Thread: Find query characters in respect of optimizer for develop purpose

Find query characters in respect of optimizer for develop purpose

From
Andy Fan
Date:
Hello:

Before I want to pay attention to some optimizer features, I want to
estimate how much benefits it can create for customers, at least for our current
running customer. So I want to have some basic idea what kind of the query is
running now in respect of optimizer.  


My basic is we can track it with the below struct(every backend has one global 
variable to record it).

+typedef struct
+{
+       int     subplan_count;
+       int     subquery_count;
+       int join_count;
+       bool hasagg;
+       bool hasgroup;
+} QueryCharacters;

it will be reset at the beginning of standard_planner, and the values are
increased at  make_subplan, set_subquery_pathlist, make_one_rel,
create_grouping_paths. later it can be tracked and viewed in
pg_stat_statements.


What do you think about the requirement and the method I am thinking? Any
kind of feedback is welcome.


--
Best Regards
Andy Fan

Re: Find query characters in respect of optimizer for develop purpose

From
Melanie Plageman
Date:

On Mon, May 18, 2020 at 1:30 AM Andy Fan <zhihui.fan1213@gmail.com> wrote:
Hello:

Before I want to pay attention to some optimizer features, I want to
estimate how much benefits it can create for customers, at least for our current
running customer.
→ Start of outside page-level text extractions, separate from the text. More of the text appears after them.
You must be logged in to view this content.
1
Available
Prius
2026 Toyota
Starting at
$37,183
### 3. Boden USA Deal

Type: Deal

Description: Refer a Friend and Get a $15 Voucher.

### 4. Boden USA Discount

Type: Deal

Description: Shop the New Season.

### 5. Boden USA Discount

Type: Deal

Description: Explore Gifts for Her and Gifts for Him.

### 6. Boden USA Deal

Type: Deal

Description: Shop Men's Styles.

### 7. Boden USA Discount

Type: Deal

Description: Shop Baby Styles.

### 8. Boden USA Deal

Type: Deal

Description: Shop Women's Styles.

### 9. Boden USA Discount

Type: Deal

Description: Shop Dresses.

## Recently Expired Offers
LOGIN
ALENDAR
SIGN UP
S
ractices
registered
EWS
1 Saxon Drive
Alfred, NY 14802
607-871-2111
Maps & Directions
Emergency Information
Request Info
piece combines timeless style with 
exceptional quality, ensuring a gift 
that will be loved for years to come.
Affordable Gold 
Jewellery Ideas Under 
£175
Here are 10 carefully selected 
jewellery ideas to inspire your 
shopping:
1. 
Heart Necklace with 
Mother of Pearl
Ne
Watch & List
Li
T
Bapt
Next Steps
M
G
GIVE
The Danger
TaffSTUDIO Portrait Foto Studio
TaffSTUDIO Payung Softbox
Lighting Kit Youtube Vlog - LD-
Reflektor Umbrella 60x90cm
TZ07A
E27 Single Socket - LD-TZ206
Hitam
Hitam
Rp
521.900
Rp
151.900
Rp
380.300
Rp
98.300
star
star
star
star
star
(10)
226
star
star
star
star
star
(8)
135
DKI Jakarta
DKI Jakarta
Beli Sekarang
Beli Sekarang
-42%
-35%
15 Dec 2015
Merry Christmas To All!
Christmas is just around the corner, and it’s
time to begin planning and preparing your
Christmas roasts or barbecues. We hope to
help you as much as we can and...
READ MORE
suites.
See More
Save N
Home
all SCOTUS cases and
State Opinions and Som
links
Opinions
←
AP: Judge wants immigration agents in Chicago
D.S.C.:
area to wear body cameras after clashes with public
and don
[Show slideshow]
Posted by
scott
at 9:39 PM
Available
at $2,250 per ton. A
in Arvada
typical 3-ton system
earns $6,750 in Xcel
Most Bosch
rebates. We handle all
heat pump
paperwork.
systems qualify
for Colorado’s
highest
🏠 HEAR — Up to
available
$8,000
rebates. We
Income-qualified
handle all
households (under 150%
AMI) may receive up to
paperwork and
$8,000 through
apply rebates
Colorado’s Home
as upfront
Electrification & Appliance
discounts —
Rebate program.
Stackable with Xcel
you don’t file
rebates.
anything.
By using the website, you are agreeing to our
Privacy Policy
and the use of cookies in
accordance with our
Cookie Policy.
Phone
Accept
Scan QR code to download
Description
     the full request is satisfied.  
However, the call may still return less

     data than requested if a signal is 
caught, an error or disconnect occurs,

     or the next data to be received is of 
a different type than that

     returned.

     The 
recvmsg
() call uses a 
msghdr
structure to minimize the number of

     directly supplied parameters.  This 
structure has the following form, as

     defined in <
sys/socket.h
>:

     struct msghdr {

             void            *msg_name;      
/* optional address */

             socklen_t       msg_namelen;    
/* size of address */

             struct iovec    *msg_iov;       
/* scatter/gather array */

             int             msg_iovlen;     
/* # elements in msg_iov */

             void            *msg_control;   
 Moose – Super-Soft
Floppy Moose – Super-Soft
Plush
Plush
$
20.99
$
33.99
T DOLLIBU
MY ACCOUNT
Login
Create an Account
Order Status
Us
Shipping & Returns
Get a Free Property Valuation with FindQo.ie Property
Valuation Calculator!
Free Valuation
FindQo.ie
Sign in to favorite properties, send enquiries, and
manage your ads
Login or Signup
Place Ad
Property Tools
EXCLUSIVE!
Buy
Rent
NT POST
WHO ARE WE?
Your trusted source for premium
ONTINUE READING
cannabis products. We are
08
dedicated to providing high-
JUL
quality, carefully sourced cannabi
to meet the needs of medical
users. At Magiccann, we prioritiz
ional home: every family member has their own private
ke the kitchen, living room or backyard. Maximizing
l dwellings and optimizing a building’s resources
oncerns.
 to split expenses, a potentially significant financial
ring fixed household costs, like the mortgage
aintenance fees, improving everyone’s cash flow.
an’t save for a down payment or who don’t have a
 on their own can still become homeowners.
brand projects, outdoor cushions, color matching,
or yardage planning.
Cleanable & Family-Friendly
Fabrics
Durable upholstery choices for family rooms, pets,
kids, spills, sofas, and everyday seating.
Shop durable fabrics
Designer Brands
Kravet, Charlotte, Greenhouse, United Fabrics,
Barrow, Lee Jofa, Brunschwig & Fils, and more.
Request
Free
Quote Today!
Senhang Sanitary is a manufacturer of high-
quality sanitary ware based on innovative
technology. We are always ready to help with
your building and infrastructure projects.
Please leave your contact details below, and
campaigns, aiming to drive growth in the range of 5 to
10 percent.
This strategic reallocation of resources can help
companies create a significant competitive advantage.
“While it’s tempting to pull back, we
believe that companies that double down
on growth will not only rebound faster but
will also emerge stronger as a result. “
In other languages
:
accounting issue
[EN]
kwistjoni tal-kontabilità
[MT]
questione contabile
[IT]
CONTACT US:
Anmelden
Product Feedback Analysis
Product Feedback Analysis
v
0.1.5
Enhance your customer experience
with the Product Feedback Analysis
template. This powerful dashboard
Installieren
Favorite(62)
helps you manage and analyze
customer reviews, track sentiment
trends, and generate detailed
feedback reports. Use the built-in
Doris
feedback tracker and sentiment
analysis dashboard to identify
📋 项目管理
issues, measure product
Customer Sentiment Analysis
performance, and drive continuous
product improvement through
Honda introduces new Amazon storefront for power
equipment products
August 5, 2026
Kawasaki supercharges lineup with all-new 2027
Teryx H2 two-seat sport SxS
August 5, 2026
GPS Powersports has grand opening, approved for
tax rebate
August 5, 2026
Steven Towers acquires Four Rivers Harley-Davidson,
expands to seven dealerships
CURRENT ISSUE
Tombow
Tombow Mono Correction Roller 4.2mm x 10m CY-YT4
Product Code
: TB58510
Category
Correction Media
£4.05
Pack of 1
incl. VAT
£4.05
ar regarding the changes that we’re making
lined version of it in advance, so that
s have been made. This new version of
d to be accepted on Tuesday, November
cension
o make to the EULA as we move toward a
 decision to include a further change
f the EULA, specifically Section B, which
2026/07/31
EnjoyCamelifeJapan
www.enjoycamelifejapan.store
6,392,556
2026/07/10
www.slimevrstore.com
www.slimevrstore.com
So I want to have some basic idea what kind of the query is
running now in respect of optimizer.  


You are imagining this to be collected during planning on a live
customer system as a form of telemetry?
I was inspired to search the hackers mailing list archive for the word
"telemetry" and didn't get many hits, which surprised me.
 

My basic is we can track it with the below struct(every backend has one global 
variable to record it).

+typedef struct
+{
+       int     subplan_count;
+       int     subquery_count;
+       int join_count;
+       bool hasagg;
+       bool hasgroup;
+} QueryCharacters;

it will be reset at the beginning of standard_planner, and the values are
increased at  make_subplan, set_subquery_pathlist, make_one_rel,
create_grouping_paths. later it can be tracked and viewed in
pg_stat_statements.


I think the natural reaction to this idea is: isn't there a 3rd party
tool that does this? Or can't you use one of the hooks and write an
extension, to, for example, examine the parse,query,and plan trees?

However, it does seem like keeping track of this information would be
much easier during planning since planner will be examining the query
tree and making the plan anyway.

On the other hand, I think that depends a lot on what specific
information you want to collect. Out of the fields you listed, it is
unclear what some of them would mean.
Does join_count count the number of explicit joins in the original query
or does it count the number of joins in the final plan? Does
subquery_count count all sub-selects in the original query or does it
only count subqueries that become SubqueryScans or SubPlans? What about
subqueries that become InitPlans?

One concern I have is that it seems like this struct would have to be
updated throughout planning and that it would be easy to break it with
the addition of new code. Couldn't every new optimization added to
planner potentially affect the accuracy of the information in the
struct?

--
Melanie Plageman